Cathay Pacific is collecting images of passengers on aircraft

Cathay Pacific’s new privacy policy is brutally honest or very creepy. Or perhaps it is both as Cathay becomes the latest airline to straddle personalisation and privacy while complying with growing regulatory oversight. British Airways in July received a GBP 183 million fine for a data breach last year.
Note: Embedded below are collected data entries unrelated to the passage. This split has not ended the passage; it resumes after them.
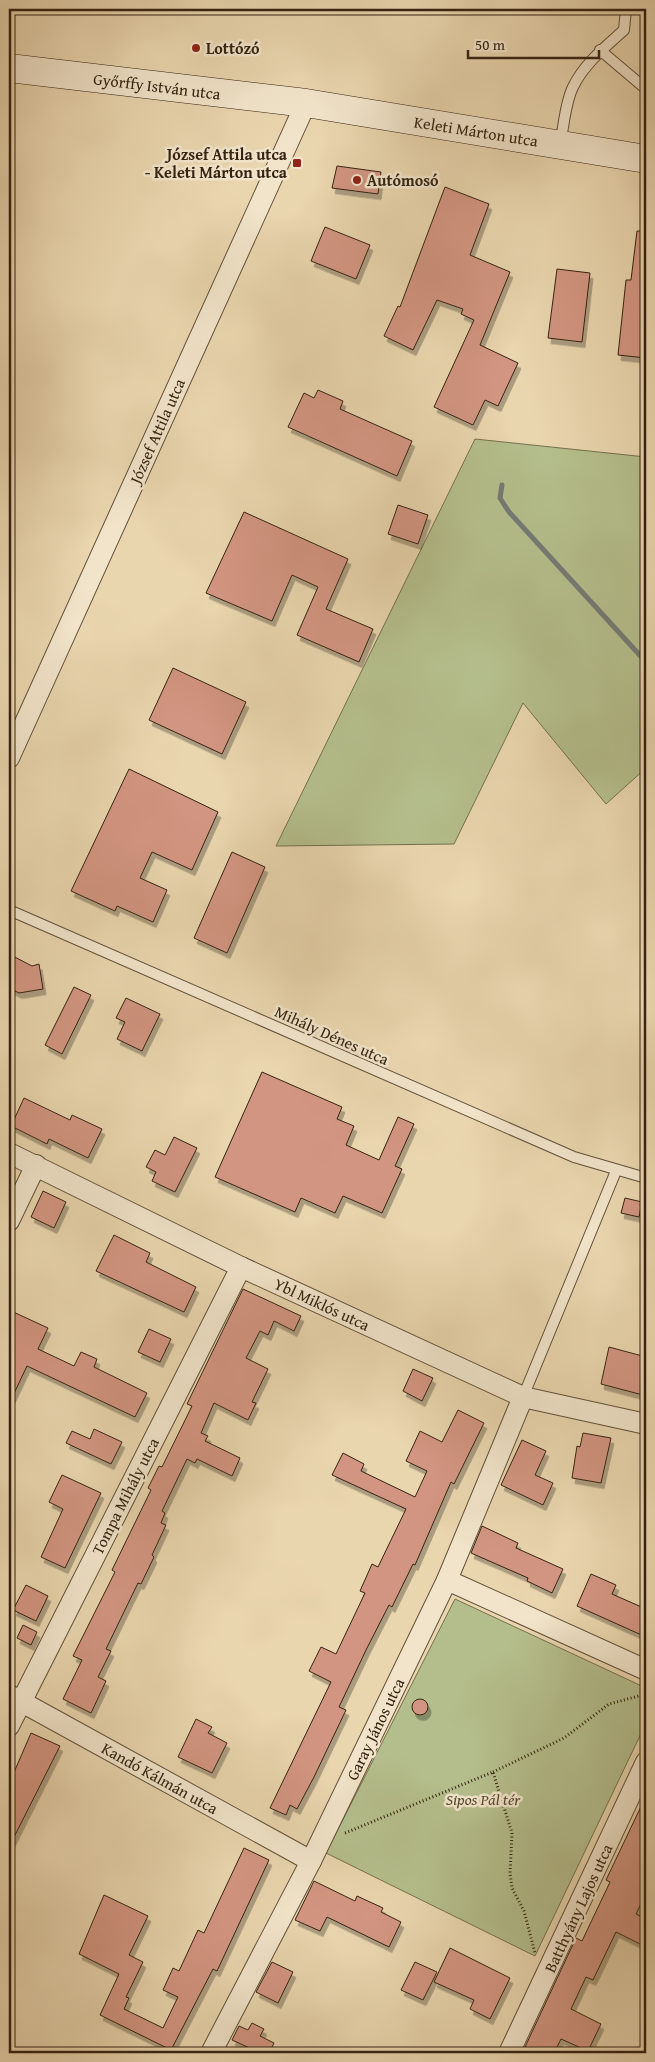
<svg xmlns="http://www.w3.org/2000/svg" width="655" height="2062" font-family="'Gentium Book Plus',serif">
<style>
.green{fill:#b4be8c;stroke:#74704f}
.lines{fill:none;stroke-linecap:round;stroke-linejoin:round}
.stream{stroke:#747b75;stroke-width:5}
.building{fill:#d29581;stroke:#352312;filter:url(#shadow)}
.lane-casing{stroke:#625039;stroke-width:12}
.street-casing{stroke:#625039;stroke-width:22}
.secondary-casing{stroke:#352312;stroke-width:29}
.path{stroke:#352312;stroke-width:3;stroke-dasharray:1 2.5;stroke-linecap:butt}
.lane{stroke:#f1e4ca;stroke-width:10}
.street{stroke:#f1e4ca;stroke-width:20}
.secondary{stroke:#f1e4ca;stroke-width:28}
.poi-dot{fill:#8f2418;stroke:#f1e4ca;stroke-width:2}
.labels{text-anchor:middle;stroke-width:5;stroke-linejoin:round;paint-order:stroke}
.poi-label{font-size:16px;font-weight:bold;fill:#352312;stroke:#f1e4ca;text-anchor:start}
.street-label{font-size:16px;fill:#352312;stroke:#f1e4ca}
.park-label{font-size:16px;font-style:italic;fill:#554a30;stroke:#f1e4ca}
</style>
<defs>
<filter id="shadow"><feDropShadow dx="3" dy="5.5" stdDeviation="0" flood-color="#0004"/></filter>
</defs>
<rect width="100%" height="100%" fill="#e9d5ae"/>
<filter id="stains"><feTurbulence type="fractalNoise" baseFrequency=".004" numOctaves="4"/><feColorMatrix values="0 0 0 0 .2 0 0 0 0 .09 0 0 0 0 .02 0 0 0 .5 -.17"/></filter>
<radialGradient id="worn" r=".72"><stop offset=".6" stop-color="#630" stop-opacity="0"/><stop offset="1" stop-color="#630" stop-opacity=".3"/></radialGradient>
<!-- green -->
<g class="green">
<path d="M475 439 646 457V768L606 804 523 703 454 844 276 846Z"/>
<path d="M455 1599 646 1688V1723L535 1956 326 1853Z"/>
</g>
<g class="lines">
<!-- stream -->
<path class="stream" d="M502 485 500 498 509 512 646 662"/>
</g>
<!-- building -->
<g class="building">
<path d="M337 166 381 172 378 194 332 188Z"/>
<path d="M445 187 489 204 470 255 510 272 480 345 518 363 498 406 485 400 473 425 434 407 474 320 461 314 463 309 437 300 413 350 384 336 398 306 400 307Z"/>
<path d="M325 227 370 245 356 279 311 261Z"/>
<path d="M637 231H646V358L618 355 626 280H631Z"/>
<path d="M557 269 590 273 582 342 548 338Z"/>
<path d="M318 390 343 401 340 409 412 441 397 476 288 427 304 393 314 398Z"/>
<path d="M398 505 428 515 418 544 388 534Z"/>
<path d="M244 512 348 559 326 609 373 629 359 662 297 635 318 587 292 575 272 621 206 593Z"/>
<path d="M173 668 246 702 222 754 149 720Z"/>
<path d="M129 769 218 812 192 870 152 852 140 878 167 890 153 922 117 906 115 911 71 891Z"/>
<path d="M232 852 265 867 227 953 194 938Z"/>
<path d="M9 954 32 966 39 964 43 989 19 993 9 988Z"/>
<path d="M74 987 91 995 62 1054 45 1045Z"/>
<path d="M126 998 160 1014 142 1051 117 1039 125 1022 116 1018Z"/>
<path d="M262 1072 342 1107 337 1119 354 1126 346 1145 379 1160 398 1117 414 1124 395 1166 402 1169 382 1213 343 1196 335 1213 301 1198 295 1212 215 1177Z"/>
<path d="M24 1098 70 1120 72 1115 102 1129 88 1158 49 1139 47 1144 11 1126Z"/>
<path d="M174 1137 197 1148 175 1192 152 1181 156 1172 146 1167 155 1150 165 1155Z"/>
<path d="M43 1191 66 1202 54 1228 31 1217Z"/>
<path d="M625 1198 642 1202 639 1217 621 1213Z"/>
<path d="M114 1235 150 1253 146 1262 196 1287 184 1312 96 1271Z"/>
<path d="M243 1289 301 1316 294 1331 274 1321 268 1335 260 1331 246 1358 268 1369 252 1402 256 1403 248 1420 214 1403 201 1433 208 1436 205 1441 240 1458 232 1476 197 1459 195 1463 187 1459 162 1511 165 1513 161 1523 166 1525 152 1555 154 1557 141 1584 138 1583 106 1649 111 1651 98 1677 106 1681 91 1713 63 1699 82 1660 73 1656 115 1572 112 1570 151 1490 148 1488 159 1466 162 1467 192 1406 187 1404Z"/>
<path d="M9 1310 48 1328 38 1349 74 1366 81 1352 97 1359 94 1367 147 1393 135 1417 27 1366 9 1404Z"/>
<path d="M149 1329 171 1339 160 1362 138 1352Z"/>
<path d="M609 1347 646 1357V1384L643 1395 601 1384Z"/>
<path d="M413 1369 433 1378 422 1401 403 1391Z"/>
<path d="M458 1410 484 1423 454 1484 451 1482 415 1565 413 1564 392 1607 389 1605 367 1648 339 1707 346 1710 314 1777 297 1809 290 1805 286 1815 270 1808 331 1682 309 1671 321 1647 336 1654 365 1593 360 1591 372 1564 378 1567 406 1509 332 1475 343 1453 364 1464 361 1471 415 1497 427 1471 406 1461 420 1431 442 1442Z"/>
<path d="M94 1429 122 1442 111 1464 66 1443 72 1431 90 1439Z"/>
<path d="M583 1433 611 1438 601 1483 572 1478 577 1446 580 1447Z"/>
<path d="M522 1440 546 1451 535 1475 553 1483 543 1505 501 1485Z"/>
<path d="M62 1475 101 1493 65 1568 41 1557 63 1509 49 1502Z"/>
<path d="M482 1526 518 1543 516 1548 563 1569 552 1593 527 1581 528 1578 471 1553Z"/>
<path d="M591 1574 616 1585 612 1594 646 1609V1637L577 1606Z"/>
<path d="M26 1585 48 1596 36 1621 13 1610Z"/>
<path d="M23 1625 37 1632 31 1645 17 1638Z"/>
<circle cx="420" cy="1707" r="8"/>
<path d="M196 1719 212 1727 208 1733 227 1743 212 1773 178 1757Z"/>
<path d="M31 1733 60 1746 9 1847V1784Z"/>
<path d="M646 1796V1893L636 1914 646 1919V1947L616 1932 593 1980 586 1977 571 2009 601 2024 588 2051 561 2039 554 2053H537L525 2047 576 1938 582 1941 610 1882 606 1880Z"/>
<path d="M244 1848 269 1860 217 1971 213 1969 171 2050 100 2015 119 1974 79 1954 104 1895 148 1916 129 1955 143 1962 126 1997 129 1998 124 2009 163 2028 178 1997 163 1990 173 1968 179 1971 198 1930 204 1933Z"/>
<path d="M314 1881 355 1901 357 1896 383 1908 381 1912 401 1922 389 1947 327 1917 320 1931 295 1920Z"/>
<path d="M450 1948 510 1978 490 2019 470 2009 474 2000 434 1982Z"/>
<path d="M272 1962 293 1972 278 2003 256 1992Z"/>
<path d="M415 1962 437 1972 423 2000 401 1990Z"/>
<path d="M252 2023 264 2029 260 2036 274 2043 269 2053H261L232 2040 239 2026 248 2030Z"/>
</g>
<g class="lines">
<!-- lane casing -->
<g class="lane-casing">
<g id="lane">
<path d="M600 50 646 89"/>
<path d="M560 144C564 126 565 103 573 87 584 64 605 47 624 30L626 9"/>
<path d="M9 910 574 1157 646 1178"/>
<path d="M523 1397 616 1171"/>
</g>
</g>
<!-- street casing -->
<g class="street-casing">
<g id="street">
<path d="M9 758 306 103"/>
<path d="M9 1153 241 1267 523 1397 646 1424"/>
<path d="M9 1221 36 1165"/>
<path d="M447 1580 646 1670"/>
<path d="M9 1695 311 1861"/>
<path d="M9 1726 241 1267"/>
<path d="M211 2053 311 1861 447 1580 523 1397"/>
<path d="M509 2053 646 1762"/>
</g>
</g>
<!-- secondary casing -->
<g class="secondary-casing">
<path id="secondary" d="M9 68 306 103 646 159"/>
</g>
<!-- path -->
<g class="path">
<path d="M493 1772 564 1738 609 1704 646 1694"/>
<path d="M345 1833 493 1772 512 1833 510 1873 512 1888 524 1911 535 1953"/>
</g>
<!-- lane -->
<use href="#lane" class="lane"/>
<!-- street -->
<use href="#street" class="street"/>
<!-- secondary -->
<use href="#secondary" class="secondary"/>
</g>
<!-- markers -->
<g class="poi-dot">
<circle cx="196" cy="48" r="5"/>
<rect x="292" y="158" width="10" height="10" rx="2.5"/>
<circle cx="357" cy="180" r="5"/>
</g>
<g class="labels">
<!-- poi labels -->
<g class="poi-label">
<text x="206" y="54">Lottózó</text>
<text x="287" y="160" text-anchor="end">József Attila utca<tspan x="287" dy="18">- Keleti Márton utca</tspan></text>
<text x="367" y="186">Autómosó</text>
</g>
<!-- street labels -->
<g class="street-label">
<text transform="translate(157 86) rotate(7)" y="6">Győrffy István utca</text>
<text transform="translate(476 131) rotate(9)" y="6">Keleti Márton utca</text>
<text transform="translate(157 431) rotate(-66)" y="6">József Attila utca</text>
<text transform="translate(332 1035) rotate(24)" y="6">Mihály Dénes utca</text>
<text transform="translate(322 1304) rotate(25)" y="6">Ybl Miklós utca</text>
<text transform="translate(125 1496) rotate(-63)" y="6">Tompa Mihály utca</text>
<text transform="translate(375 1729) rotate(-64)" y="6">Garay János utca</text>
<text transform="translate(160 1778) rotate(29)" y="6">Kandó Kálmán utca</text>
<text transform="translate(578 1908) rotate(-65)" y="6">Batthyány Lajos utca</text>
</g>
<!-- park labels -->
<g class="park-label">
<text x="483" y="1805">Sipos Pál tér</text>
</g>
</g>
<!-- margin -->
<rect width="655" height="2062" fill="none" stroke="#e9d5ae" stroke-width="30"/>
<rect x="10" y="10" width="635" height="2042" fill="none" stroke="#352312" stroke-width="2.5"/>
<rect x="15" y="15" width="625" height="2032" fill="none" stroke="#352312"/>
<!-- scale -->
<path d="M468 50v8h131v-8" fill="none" stroke="#352312" stroke-width="2.5"/>
<text x="475" y="50" font-size="15" fill="#352312" stroke="#f1e4ca" stroke-width="4" paint-order="stroke">50 m</text>
<rect width="100%" height="100%" filter="url(#stains)"/>
<rect width="100%" height="100%" fill="url(#worn)"/>
</svg>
The Hong Kong carrier’s new policy says Cathay will “collect and process” personal information from passengers including images from onboard aircraft, use of the in-flight entertainment system, hobbies, and activity at airports. There is no explicit timeframe for retaining this data, with Cathay saying it keeps information “for as long as is necessary.”

In response to questions about the policy, Cathay told forbes.com that it needed two weeks to provide more details.

The policy appears to be in response to an order from Hong Kong’s privacy commissioner for Cathay to implement a data retention policy. That was one of eight actions in a June enforcement notice served on Cathay, which is the middle of a three-year restructuring, in response to a data breach affecting 9.4 million Cathay customers. Cathay wrote in an e-mail to passengers the policy is “part of our ongoing commitment to transparency.”

Much of the policy details information Cathay would be expected to retain or which passengers opt to have the airline save, such as by creating a profile that includes passport details and meal preference or a frequent flyer account that records travel history.